Overprotective parents have been accused of holding their children back by limiting play and seeing old-fashioned tree-climbing and den- building as accidents waiting to happen.
But the so-called "cotton wool" generation has not missed out on their right to take part in free play in schemes run by local authorities in Wales this summer.
Playworkers interviewed by TES Cymru say drop-in sessions for young people are fulfilling children's fundamental "right to play" by removing adult- induced constraints.

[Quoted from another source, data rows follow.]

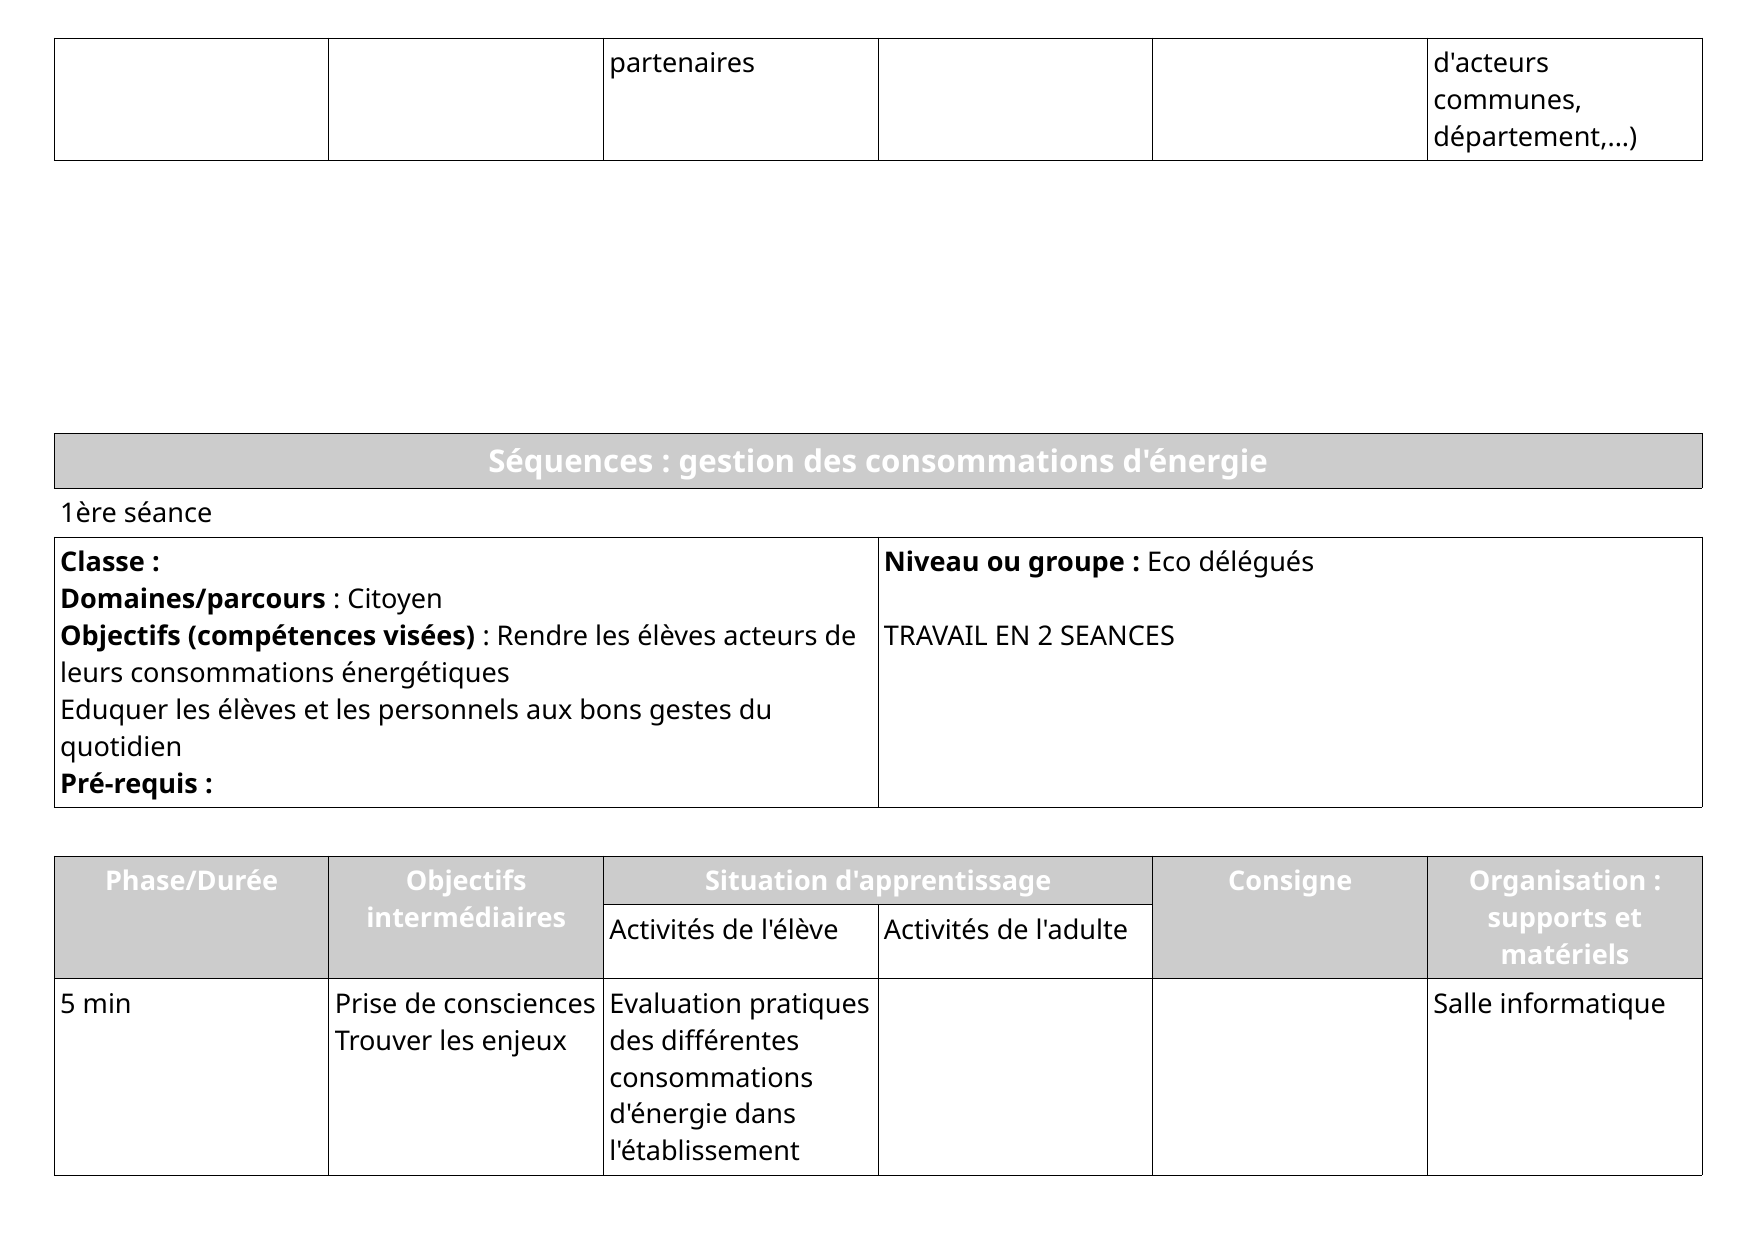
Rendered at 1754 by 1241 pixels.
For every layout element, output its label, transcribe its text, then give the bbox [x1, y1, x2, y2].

table_cell Evaluation pratiques des différentes consommations d'énergie dans l'établissement [604, 979, 878, 1174]
table_cell Classe : Domaines/parcours : Citoyen Objectifs (compétences visées) : Rendre les élèves acteurs de leurs consommations énergétiques Eduquer les élèves et les personnels aux bons gestes du quotidien Pré-requis : [55, 538, 878, 807]
table_cell [329, 39, 603, 160]
table_cell Salle informatique [1428, 979, 1702, 1174]
table_cell [879, 39, 1152, 160]
table_cell Objectifs intermédiaires [329, 857, 603, 978]
table_header Séquences : gestion des consommations d'énergie [55, 434, 1702, 488]
table_cell 1ère séance [54, 489, 1702, 537]
table_cell Organisation : supports et matériels [1428, 857, 1702, 978]
table_cell Niveau ou groupe : Eco délégués TRAVAIL EN 2 SEANCES [879, 538, 1702, 807]
table_cell Phase/Durée [55, 857, 328, 978]
table_cell Consigne [1153, 857, 1427, 978]
table_cell partenaires [604, 39, 878, 160]
table_cell [879, 979, 1152, 1174]
table_cell Prise de consciences Trouver les enjeux [329, 979, 603, 1174]
table_cell [55, 39, 328, 160]
table_cell [54, 808, 1702, 856]
table_cell Activités de l'élève [604, 905, 878, 978]
table_cell d'acteurs communes, département,...) [1428, 39, 1702, 160]
table_cell Activités de l'adulte [879, 905, 1152, 978]
table_cell [1153, 979, 1427, 1174]
table_cell 5 min [55, 979, 328, 1174]
table_cell Situation d'apprentissage [604, 857, 1152, 904]
table_cell [1153, 39, 1427, 160]
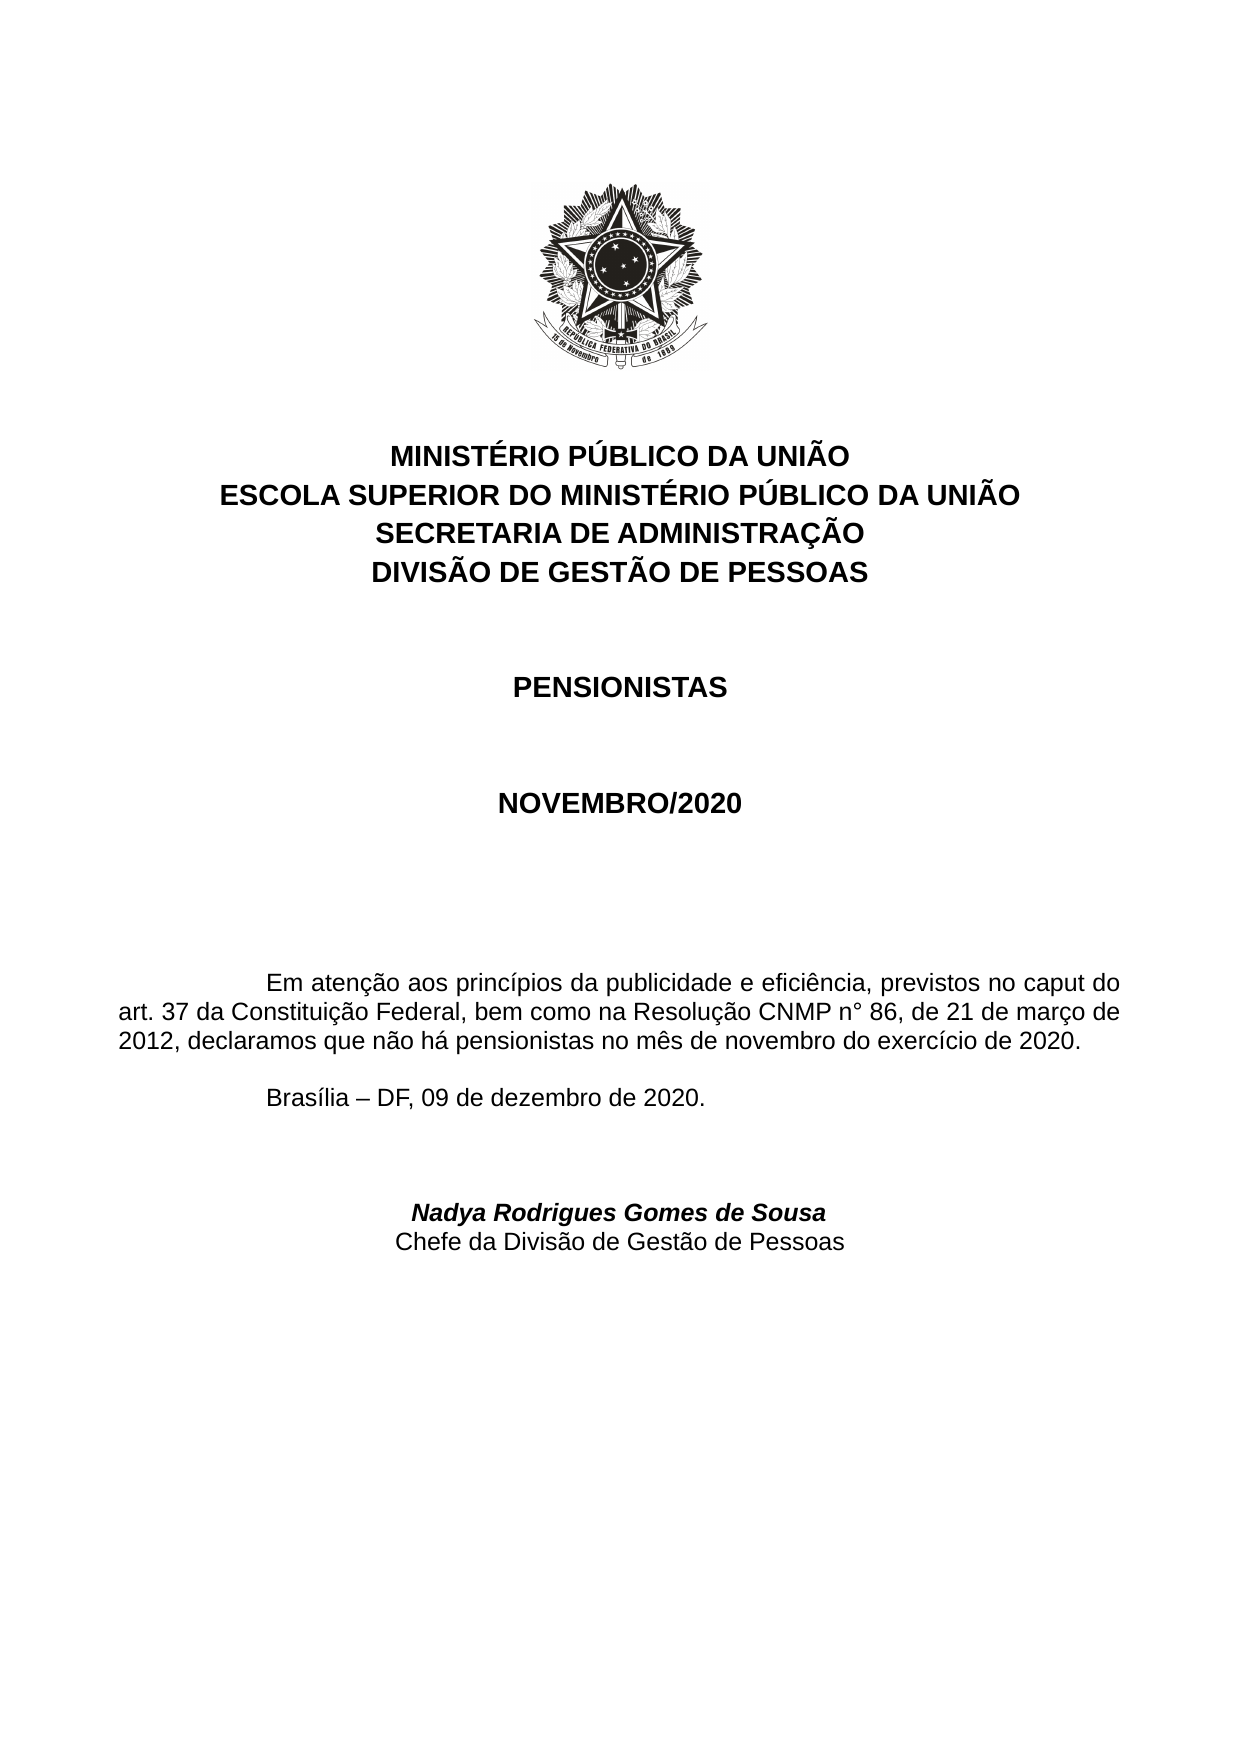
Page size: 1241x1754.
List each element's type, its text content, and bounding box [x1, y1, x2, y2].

text DIVISÃO DE GESTÃO DE PESSOAS [118, 555, 1122, 588]
text SECRETARIA DE ADMINISTRAÇÃO [118, 516, 1122, 550]
text Brasília – DF, 09 de dezembro de 2020. [118, 1083, 1122, 1112]
text Nadya Rodrigues Gomes de Sousa [118, 1198, 1122, 1227]
text NOVEMBRO/2020 [118, 786, 1122, 819]
text MINISTÉRIO PÚBLICO DA UNIÃO [118, 439, 1122, 473]
text ESCOLA SUPERIOR DO MINISTÉRIO PÚBLICO DA UNIÃO [118, 478, 1122, 511]
picture [530, 182, 710, 371]
text Em atenção aos princípios da publicidade e eficiência, previstos no caput do art. 37 da Constituição Federal, bem como na Resolução CNMP n° 86, de 21 de março de 2012, declaramos que não há pensionistas no mês de novembro do exercício de 2020. [118, 968, 1122, 1054]
text Chefe da Divisão de Gestão de Pessoas [118, 1227, 1122, 1256]
text PENSIONISTAS [118, 670, 1122, 704]
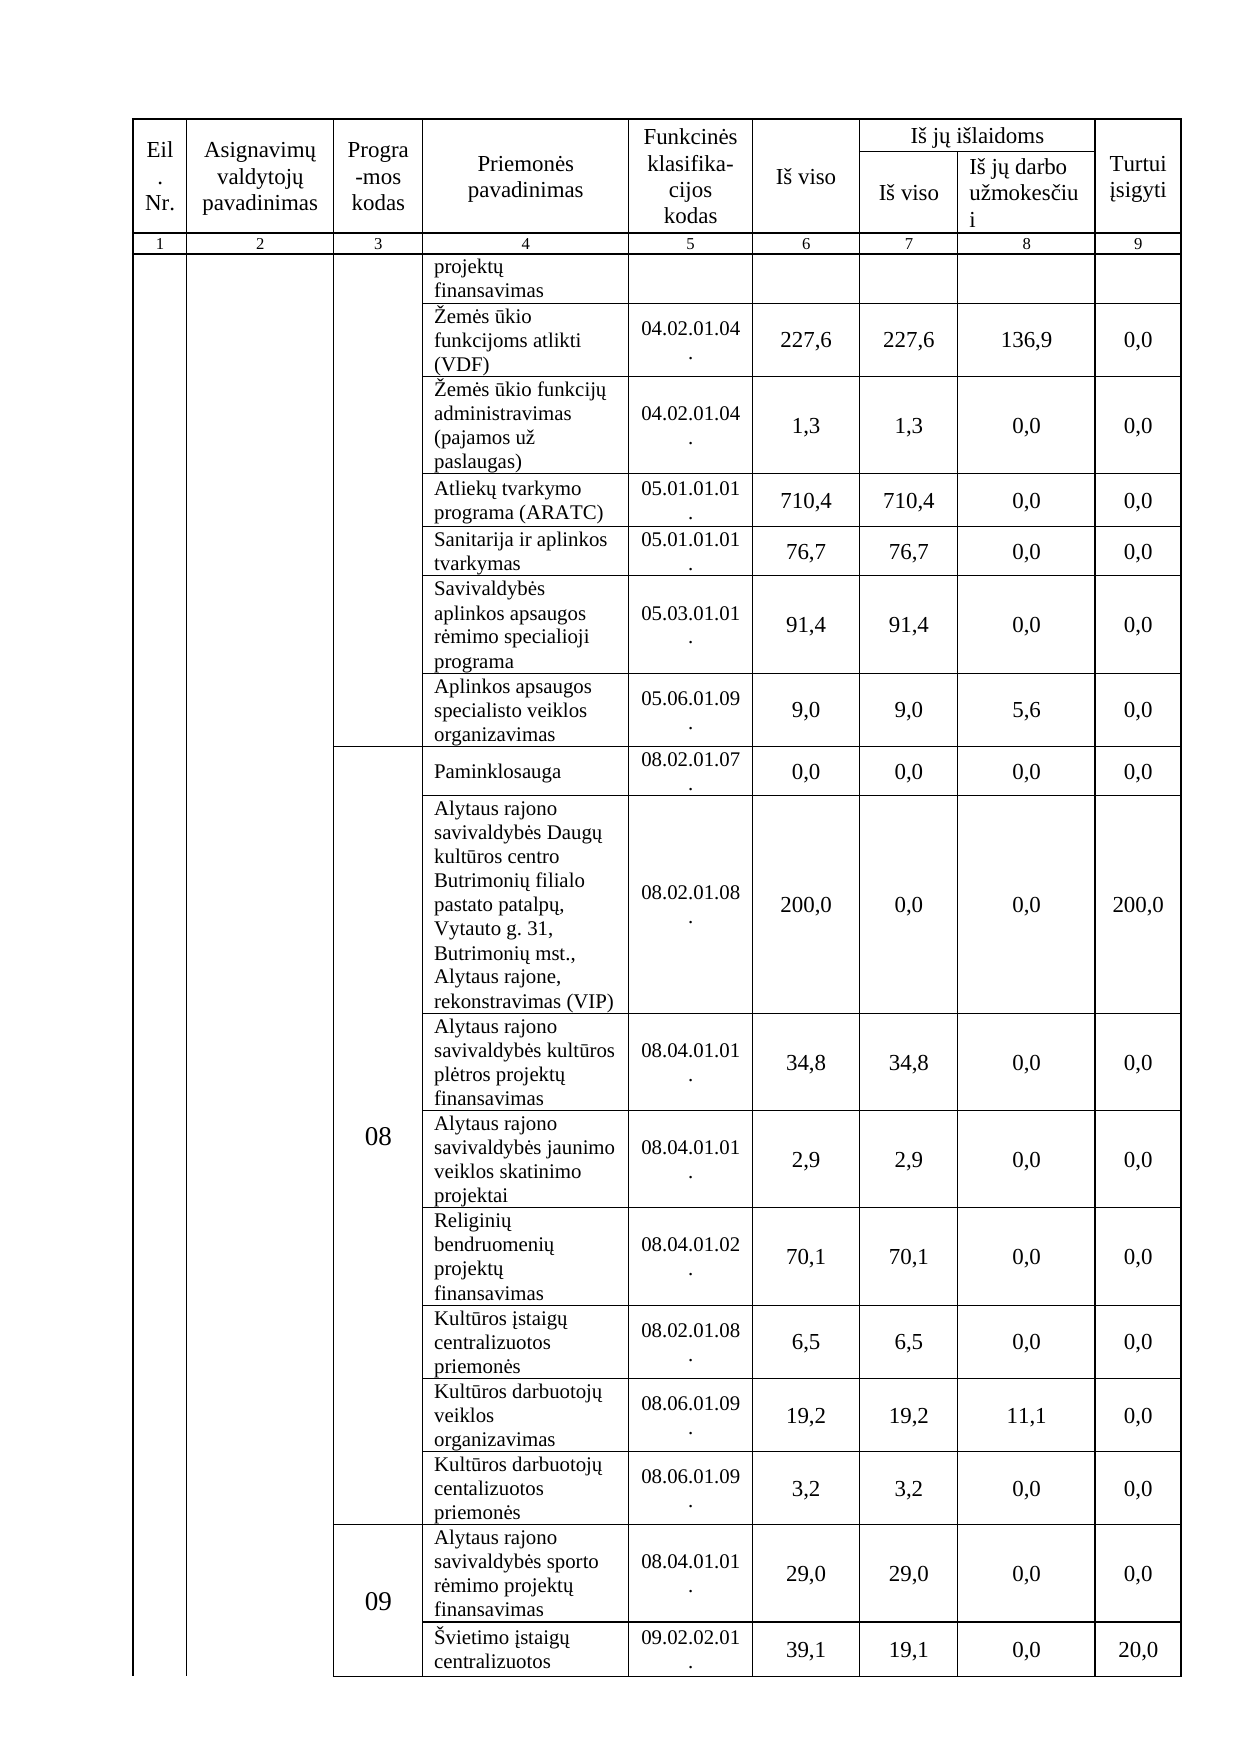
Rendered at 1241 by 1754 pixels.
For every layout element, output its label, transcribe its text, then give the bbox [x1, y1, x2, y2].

table_cell 227,6 [860, 304, 957, 376]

Some are also actively encouraging parents to join in.
Janet Roberts, play development officer for Flintshire County Council, which runs free summer schemes in 71 towns and villages across the county, believes play is finally being valued as a vital part of childhood again.
Unlike the play-led foundation phase (FP) for under-sevens, the scheme's ethos is to allow children to choose their own activities within a safe environment. "It's about allowing children to develop naturally and make their own decisions," said Ms Roberts. "Children learn about life through play."
The mostly outdoor activities are child-led, and children between five and 12 can join in a range of activities from soccer to den-building.
Ms Roberts said society had become fearful of play pursuits deemed to be dangerous, but that staff were fully trained in health and safety and child protection.
While the free schemes are invaluable for working parents struggling to afford childcare, Ms Roberts believes they are not a substitute for it.
"It's important to have the right balance between children's and families' needs," she said. "The whole scheme is based on children's rights and the UN rights of the child. It's very idealistic, but the idea is that children have the freedom to come and go."
In Neath Port Talbot, the emphasis is also on safe play. A free scheme is held outdoors in 28 areas across the authority and continues come rain or shine.
Staff from the playscheme, which is run by the council's play development team, provide a wide range of resources - from footballs to cardboard tubes - and children are free to play with whatever they choose. Youngsters are also encouraged to get dirty and messy.
Catherine Davies, play development worker at Blaenau Gwent County Borough Council, said unlike the FP there are no specific educational goals, but children develop social skills through play.
The Blaenau Gwent schemes are held in parks and although targeted solely at eight to 14-year-olds, parents are also welcome to join in.
"They get an opportunity to interact with their kids and see the benefits," Ms Davies said. "For example, parents probably wouldn't let them play with the messy stuff at home. I'd like to think they go away with a few ideas."